*INPUT DATA*.
*** Block opens ***

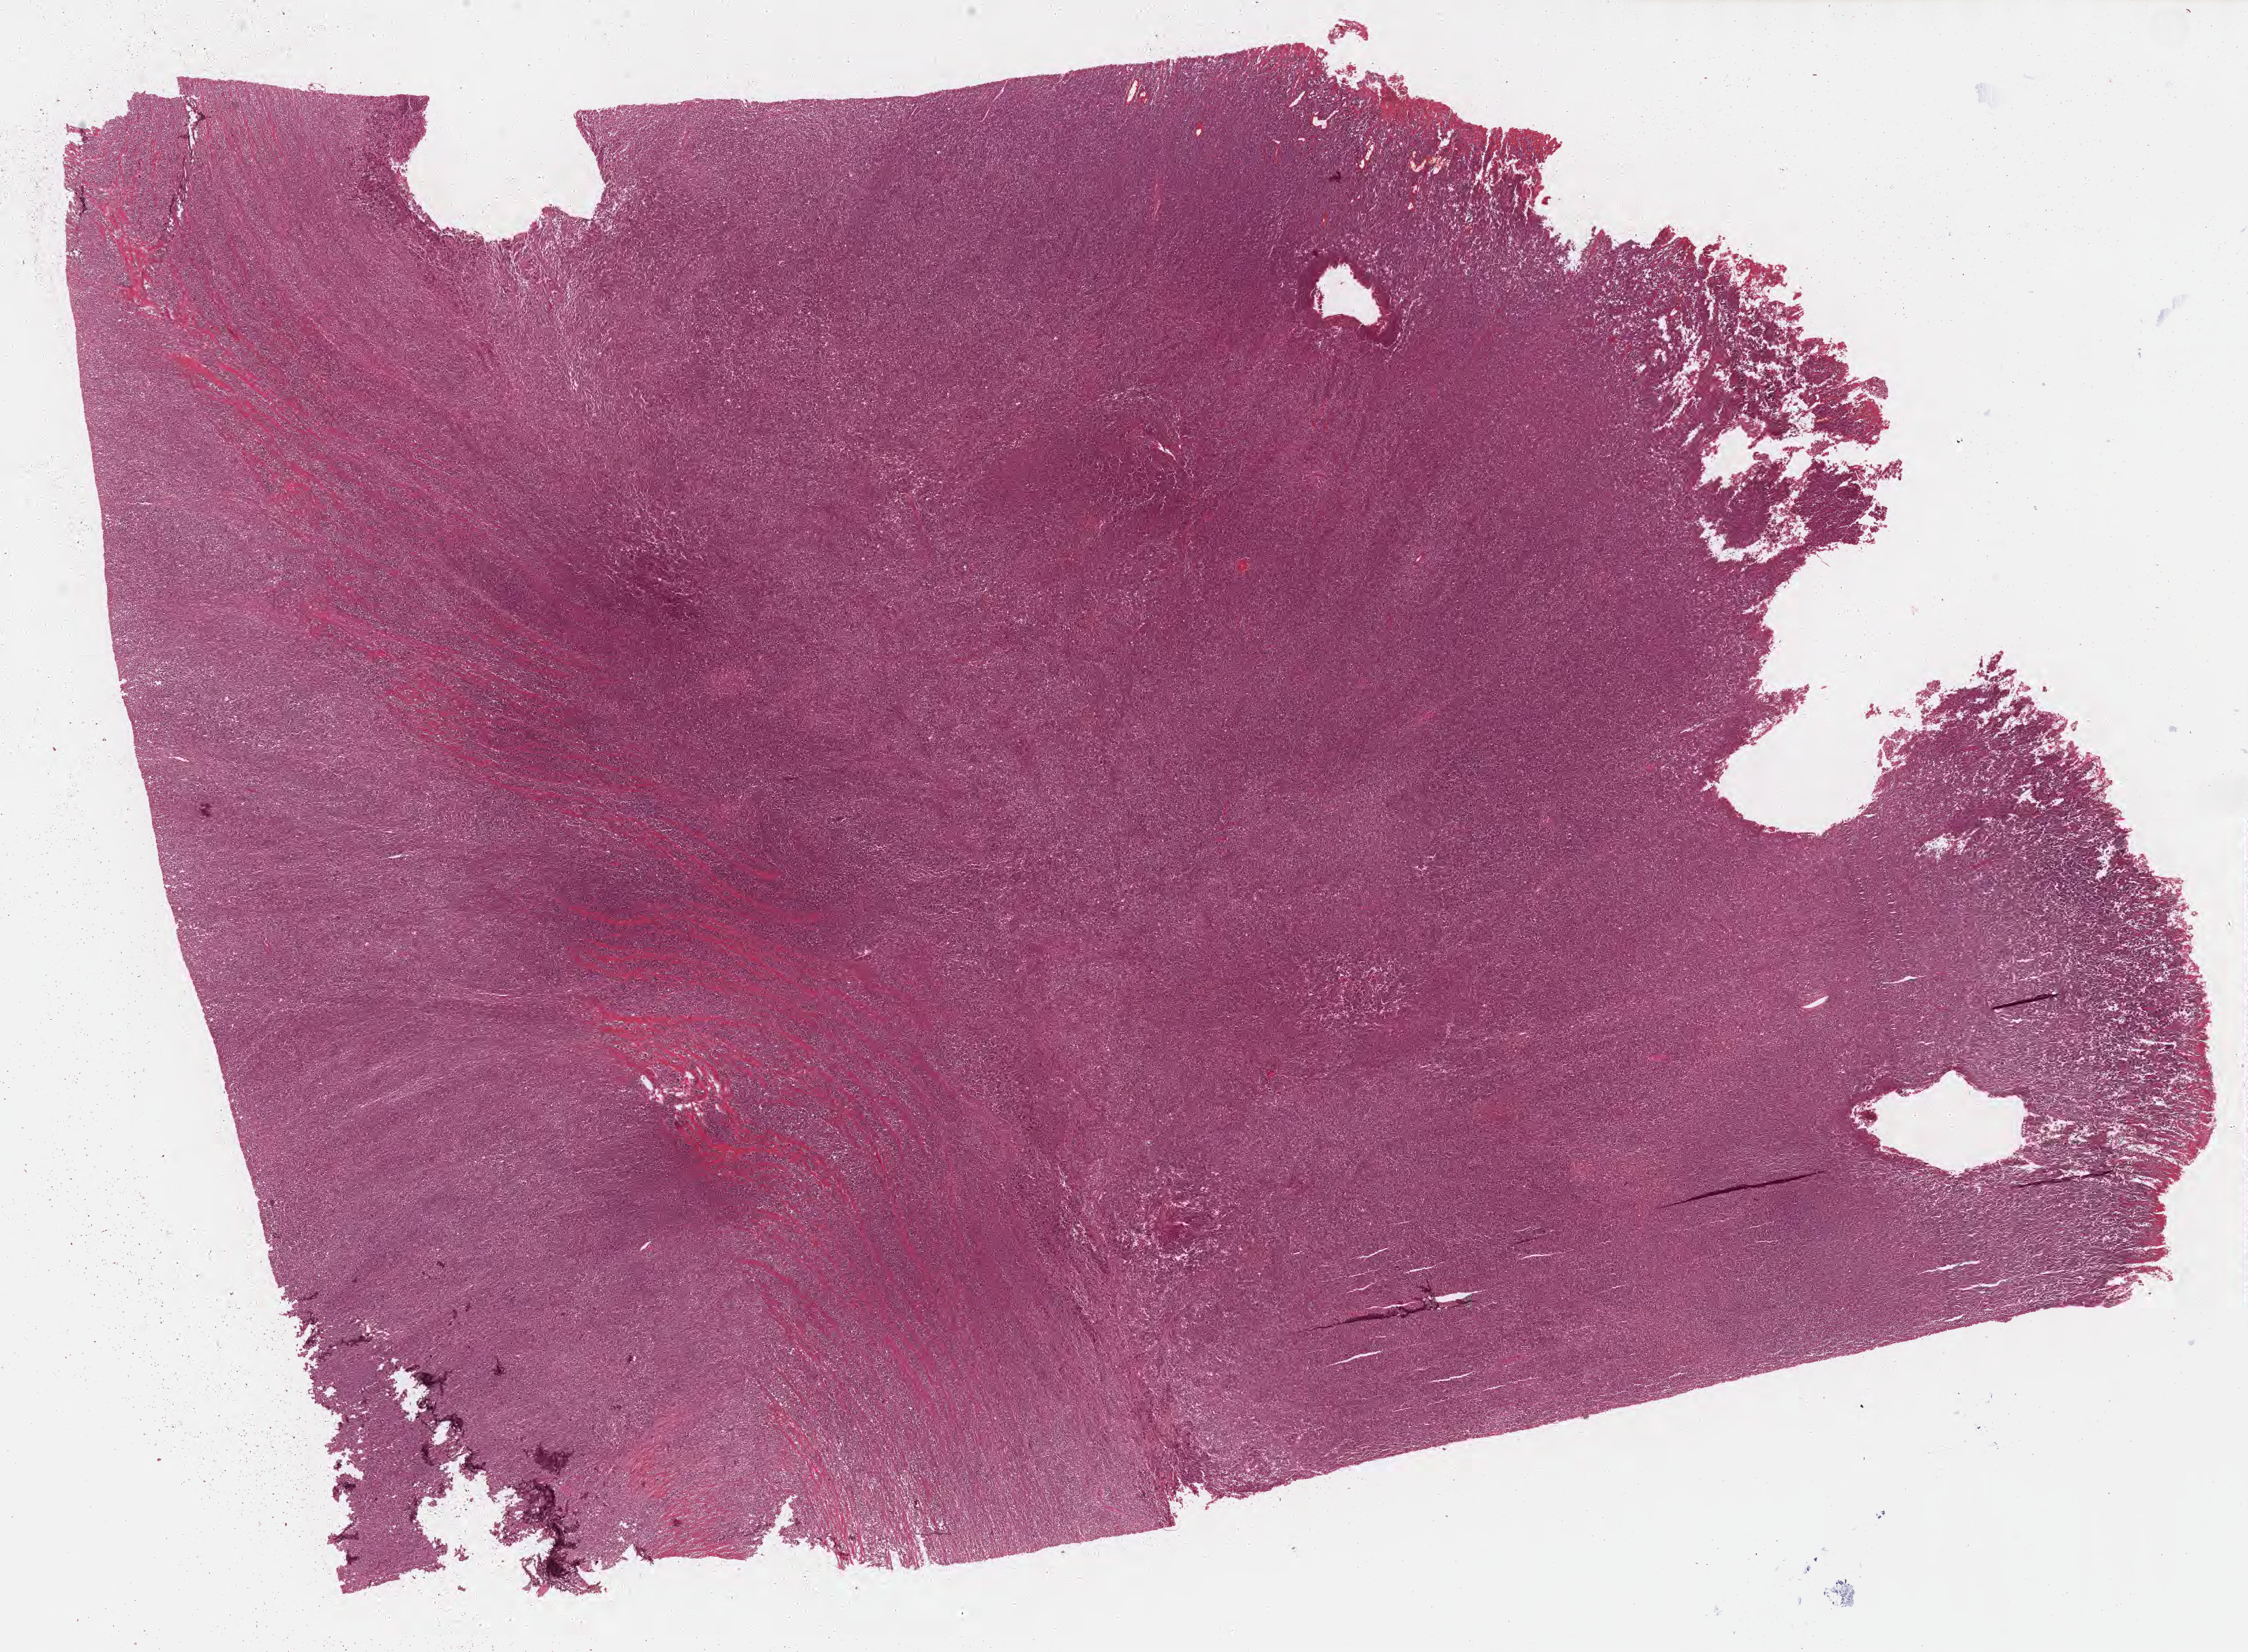
Whole-slide image, H&E stain, low-resolution overview of the scanned area, about 26.7 x 19.6 mm, formalin-fixed paraffin-embedded section, primary tumor. Male patient, 17 years old. Pathologist review of this section (percent, as recorded): tumor cells 90%, tumor nuclei 95%, stromal cells 5%, necrosis 5%, normal cells 0%. Infiltration values recorded for this section: lymphocyte infiltration 80%, monocyte infiltration 10%, neutrophil infiltration 0%.
- histologic diagnosis: Burkitt lymphoma, NOS
- Ann Arbor stage (patient): Stage III
- section: top of the tissue portion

*** Block closes ***

*WHAT TO DO*. Retype, without any change, every line from the one with "- Ann Arbor stage (patient): Stage III" to the bottom of the listing.

*TASK RESULT*.
- Ann Arbor stage (patient): Stage III
- section: top of the tissue portion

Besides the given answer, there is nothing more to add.